**Material supplied:**
______

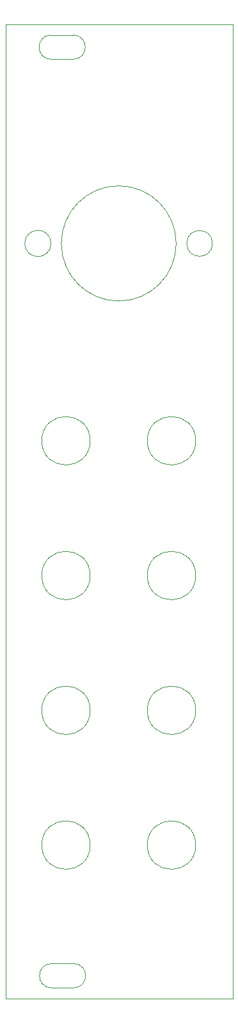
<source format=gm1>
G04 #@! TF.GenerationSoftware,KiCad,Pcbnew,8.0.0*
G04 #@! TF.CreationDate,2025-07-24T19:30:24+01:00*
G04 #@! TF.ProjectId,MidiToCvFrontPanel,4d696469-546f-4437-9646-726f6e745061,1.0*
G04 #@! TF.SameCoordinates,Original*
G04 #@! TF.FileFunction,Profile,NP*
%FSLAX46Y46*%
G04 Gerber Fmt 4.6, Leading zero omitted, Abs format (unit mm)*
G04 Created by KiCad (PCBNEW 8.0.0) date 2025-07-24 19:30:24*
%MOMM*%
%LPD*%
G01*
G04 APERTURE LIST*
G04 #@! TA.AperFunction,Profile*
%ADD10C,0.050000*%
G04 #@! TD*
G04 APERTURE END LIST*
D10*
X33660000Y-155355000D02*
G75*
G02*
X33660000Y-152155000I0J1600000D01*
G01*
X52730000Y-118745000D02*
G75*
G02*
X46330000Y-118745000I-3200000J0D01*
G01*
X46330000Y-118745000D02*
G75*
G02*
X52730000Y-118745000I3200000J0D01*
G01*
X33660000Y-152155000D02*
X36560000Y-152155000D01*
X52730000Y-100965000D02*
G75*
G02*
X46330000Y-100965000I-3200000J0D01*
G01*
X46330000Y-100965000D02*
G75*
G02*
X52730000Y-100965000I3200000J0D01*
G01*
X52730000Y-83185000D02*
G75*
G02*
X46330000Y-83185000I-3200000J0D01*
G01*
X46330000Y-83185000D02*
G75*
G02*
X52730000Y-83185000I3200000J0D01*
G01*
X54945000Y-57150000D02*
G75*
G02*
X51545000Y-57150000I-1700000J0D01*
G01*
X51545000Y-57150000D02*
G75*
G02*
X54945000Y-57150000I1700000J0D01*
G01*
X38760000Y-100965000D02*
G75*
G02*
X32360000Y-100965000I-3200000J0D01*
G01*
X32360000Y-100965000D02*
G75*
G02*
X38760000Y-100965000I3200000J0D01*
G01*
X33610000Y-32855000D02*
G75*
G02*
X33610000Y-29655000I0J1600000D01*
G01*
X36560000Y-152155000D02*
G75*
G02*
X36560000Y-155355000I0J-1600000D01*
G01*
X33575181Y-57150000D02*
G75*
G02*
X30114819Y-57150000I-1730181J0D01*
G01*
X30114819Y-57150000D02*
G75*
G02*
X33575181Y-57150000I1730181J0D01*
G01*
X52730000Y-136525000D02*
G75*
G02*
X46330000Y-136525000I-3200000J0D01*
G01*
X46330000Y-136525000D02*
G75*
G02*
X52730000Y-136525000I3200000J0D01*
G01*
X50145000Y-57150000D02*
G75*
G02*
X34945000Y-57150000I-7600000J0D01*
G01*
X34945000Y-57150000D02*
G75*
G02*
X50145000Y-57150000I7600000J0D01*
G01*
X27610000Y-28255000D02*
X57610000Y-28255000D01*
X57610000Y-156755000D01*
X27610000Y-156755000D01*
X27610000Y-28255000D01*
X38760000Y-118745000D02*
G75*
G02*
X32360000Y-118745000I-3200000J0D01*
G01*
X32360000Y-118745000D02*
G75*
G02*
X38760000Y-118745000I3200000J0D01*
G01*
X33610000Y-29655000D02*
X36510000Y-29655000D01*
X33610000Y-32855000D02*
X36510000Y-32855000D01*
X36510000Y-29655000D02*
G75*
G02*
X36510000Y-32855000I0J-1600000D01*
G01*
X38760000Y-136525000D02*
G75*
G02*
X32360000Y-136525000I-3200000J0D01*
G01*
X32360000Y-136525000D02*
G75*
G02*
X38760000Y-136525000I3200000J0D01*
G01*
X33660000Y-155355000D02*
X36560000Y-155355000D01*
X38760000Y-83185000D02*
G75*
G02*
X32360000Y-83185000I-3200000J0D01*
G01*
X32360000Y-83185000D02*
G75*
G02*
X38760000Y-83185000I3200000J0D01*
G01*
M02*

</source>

______

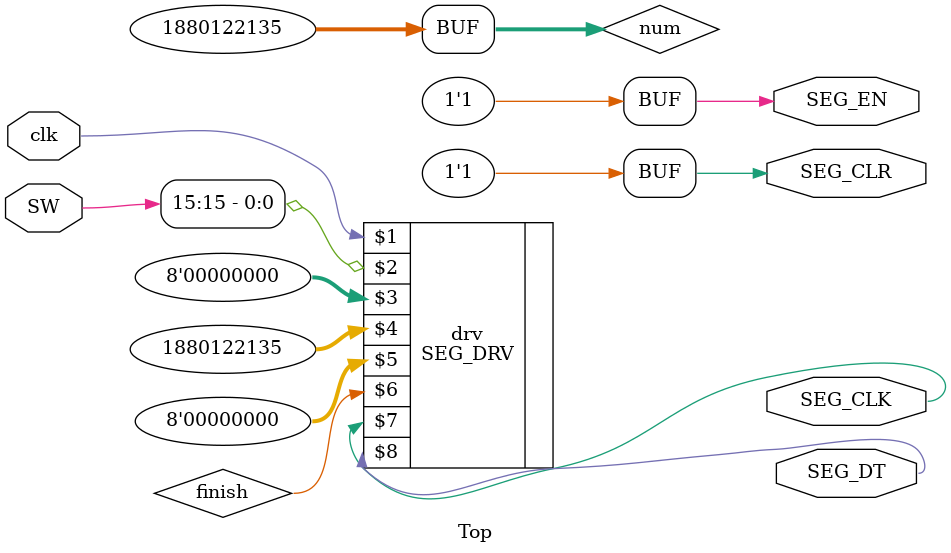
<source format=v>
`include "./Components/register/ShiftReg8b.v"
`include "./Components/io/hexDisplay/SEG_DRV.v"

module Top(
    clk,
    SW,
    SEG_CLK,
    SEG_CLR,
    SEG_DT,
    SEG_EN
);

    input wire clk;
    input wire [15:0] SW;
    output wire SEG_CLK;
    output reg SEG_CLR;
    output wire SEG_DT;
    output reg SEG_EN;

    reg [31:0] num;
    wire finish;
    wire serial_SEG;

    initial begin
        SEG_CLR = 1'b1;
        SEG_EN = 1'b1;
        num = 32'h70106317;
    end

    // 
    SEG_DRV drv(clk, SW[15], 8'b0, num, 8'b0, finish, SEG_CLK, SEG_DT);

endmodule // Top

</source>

______

**The problem:** In the entries above, find each line that includes the string "Components" and copy it.

**Result:**
`include "./Components/register/ShiftReg8b.v"
`include "./Components/io/hexDisplay/SEG_DRV.v"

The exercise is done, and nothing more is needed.